Last week, we did some lexicon-based sentiment analysis. This approach assumes that the contextual sentiment orientation of text is the sum of the sentiment orientation of emotional words in each text. So, to analyze the sentiment of a text, we consider the sentiment content of the text as the sum of the sentiment content of the individual words. We did so by adding up the individual sentiment scores for each word in the text that is matched with the words in sentiment lexicons.

Lexicon-based sentiment analysis begins with annotating words in text with a type of emotion or its intensity score in sentiment lexicons. Among a number of sentiment lexicons that provide lists of positive and negative words that can be used for evaluating the opinion or emotion in text, we use 1) Bing, 2) NRC, and 3) NRC-EIL, which are available in the textdata package.

  1. lexicon_bing() returns the Bing lexicon as one of the most popular general purpose English sentiment lexicons that categorizes 6,787 words in a binary fashion into positive and negative categories.
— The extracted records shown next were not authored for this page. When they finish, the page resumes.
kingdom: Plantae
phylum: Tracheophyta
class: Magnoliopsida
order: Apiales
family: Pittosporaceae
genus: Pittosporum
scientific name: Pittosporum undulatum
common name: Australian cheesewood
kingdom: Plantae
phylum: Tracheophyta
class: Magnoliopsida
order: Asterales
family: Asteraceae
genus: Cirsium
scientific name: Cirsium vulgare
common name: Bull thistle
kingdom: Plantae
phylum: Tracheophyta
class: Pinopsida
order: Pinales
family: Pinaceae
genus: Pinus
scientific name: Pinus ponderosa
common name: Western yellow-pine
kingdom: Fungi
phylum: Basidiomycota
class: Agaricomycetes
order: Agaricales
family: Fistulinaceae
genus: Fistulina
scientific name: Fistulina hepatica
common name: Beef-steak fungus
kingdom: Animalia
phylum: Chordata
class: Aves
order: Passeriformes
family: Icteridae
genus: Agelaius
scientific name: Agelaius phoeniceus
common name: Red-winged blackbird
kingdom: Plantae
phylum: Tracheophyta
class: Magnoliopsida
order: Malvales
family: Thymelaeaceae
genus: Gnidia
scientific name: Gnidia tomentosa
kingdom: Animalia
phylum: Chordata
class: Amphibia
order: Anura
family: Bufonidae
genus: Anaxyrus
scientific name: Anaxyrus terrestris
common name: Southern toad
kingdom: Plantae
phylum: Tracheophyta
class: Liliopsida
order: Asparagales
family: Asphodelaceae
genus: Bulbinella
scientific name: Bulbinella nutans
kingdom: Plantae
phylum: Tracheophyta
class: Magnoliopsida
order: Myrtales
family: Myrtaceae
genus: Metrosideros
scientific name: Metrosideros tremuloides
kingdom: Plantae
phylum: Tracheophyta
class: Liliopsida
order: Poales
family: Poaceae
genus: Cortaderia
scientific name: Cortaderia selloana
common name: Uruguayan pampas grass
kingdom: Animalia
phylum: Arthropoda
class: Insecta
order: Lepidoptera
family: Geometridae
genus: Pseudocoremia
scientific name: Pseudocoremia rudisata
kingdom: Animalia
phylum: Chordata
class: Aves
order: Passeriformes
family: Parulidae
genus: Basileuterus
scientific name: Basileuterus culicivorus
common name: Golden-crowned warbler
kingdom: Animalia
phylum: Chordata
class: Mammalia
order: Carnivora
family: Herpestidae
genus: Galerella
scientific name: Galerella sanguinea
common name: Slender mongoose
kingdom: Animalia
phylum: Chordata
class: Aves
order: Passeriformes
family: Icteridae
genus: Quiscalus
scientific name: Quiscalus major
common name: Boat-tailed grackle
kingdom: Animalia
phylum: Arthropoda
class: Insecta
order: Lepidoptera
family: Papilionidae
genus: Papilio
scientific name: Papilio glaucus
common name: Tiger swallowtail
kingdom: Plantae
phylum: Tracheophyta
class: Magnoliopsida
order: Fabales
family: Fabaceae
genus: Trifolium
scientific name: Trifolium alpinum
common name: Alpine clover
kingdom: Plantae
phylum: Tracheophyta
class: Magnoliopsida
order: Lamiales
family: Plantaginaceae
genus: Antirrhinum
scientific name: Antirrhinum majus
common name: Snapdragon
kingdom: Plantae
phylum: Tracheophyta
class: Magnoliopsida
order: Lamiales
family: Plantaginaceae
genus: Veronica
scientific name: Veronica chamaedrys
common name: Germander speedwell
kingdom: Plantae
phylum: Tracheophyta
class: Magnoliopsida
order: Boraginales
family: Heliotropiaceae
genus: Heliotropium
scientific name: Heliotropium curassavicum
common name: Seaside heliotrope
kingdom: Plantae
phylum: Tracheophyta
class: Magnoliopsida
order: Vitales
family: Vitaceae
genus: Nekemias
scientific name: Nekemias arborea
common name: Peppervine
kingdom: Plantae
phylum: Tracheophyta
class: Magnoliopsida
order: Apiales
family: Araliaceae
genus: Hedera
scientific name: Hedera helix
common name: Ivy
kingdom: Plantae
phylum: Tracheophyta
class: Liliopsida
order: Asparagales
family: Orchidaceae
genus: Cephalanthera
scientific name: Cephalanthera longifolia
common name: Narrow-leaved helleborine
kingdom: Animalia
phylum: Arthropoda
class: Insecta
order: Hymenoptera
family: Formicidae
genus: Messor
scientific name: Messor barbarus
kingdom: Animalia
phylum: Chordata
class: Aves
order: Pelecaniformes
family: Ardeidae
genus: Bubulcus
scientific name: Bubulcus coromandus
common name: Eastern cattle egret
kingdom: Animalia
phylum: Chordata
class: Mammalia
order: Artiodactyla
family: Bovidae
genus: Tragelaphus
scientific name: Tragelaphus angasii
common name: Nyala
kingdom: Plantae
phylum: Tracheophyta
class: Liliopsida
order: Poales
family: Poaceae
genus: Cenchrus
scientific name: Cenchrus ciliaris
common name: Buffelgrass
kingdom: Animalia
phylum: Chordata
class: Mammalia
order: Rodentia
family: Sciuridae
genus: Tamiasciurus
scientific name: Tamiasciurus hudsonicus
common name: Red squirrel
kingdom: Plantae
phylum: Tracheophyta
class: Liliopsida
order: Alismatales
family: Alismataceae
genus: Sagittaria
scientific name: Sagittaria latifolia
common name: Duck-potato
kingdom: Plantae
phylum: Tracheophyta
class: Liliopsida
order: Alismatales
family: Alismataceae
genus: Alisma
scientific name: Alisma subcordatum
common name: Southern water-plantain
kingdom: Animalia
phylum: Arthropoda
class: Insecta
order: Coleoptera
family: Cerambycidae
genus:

  2. lexicon_nrc() returns the NRC lexicon, which is also a general purpose English sentiment lexicon. This lexicon labels 13,901 words with 10 possible categories of sentiments or emotions: “positive”, “negative”, “anger”, “anticipation”, “disgust”, “fear”, “joy”, “sadness”, “surprise”, and “trust”.

  3. lexicon_nrc_eil() returns the NRC Emotion Intensity Lexicon (NRC-EIL), which is a list of 5,814 English words and their associations with four basic emotions (anger, fear, sadness, and joy). And for a given word and emotion X, the assigned score ranges from 0 to 1. A score of 1 means that the word conveys the highest amount of emotion X. A score of 0 means that the word conveys the lowest amount of emotion X.

Text Mining Workflow

Using tidytext and textdata packages, we can do the lexicon-based sentiment analysis on our tweet data in a tidy format. That is, our tweet data are in a tidy format that each row has a single word from each tweet.
A flowchart of a typical text analysis that uses tidytext for sentiment analysis by Julia Silge

A flowchart of a typical text analysis that uses tidytext for sentiment analysis by Julia Silge

Understanding unnest_tokens() and inner_join()

To perform lexicon-based sentiment analysis, we need to have our data in a tidy format. Using unnest_tokens(), We’ve already learned how to convert tweets in a csv file format into a tidy data format that has each word per row. When we have a tidy data format for tweets, we are ready to go for lexicon-based sentiment analysis by inner_join().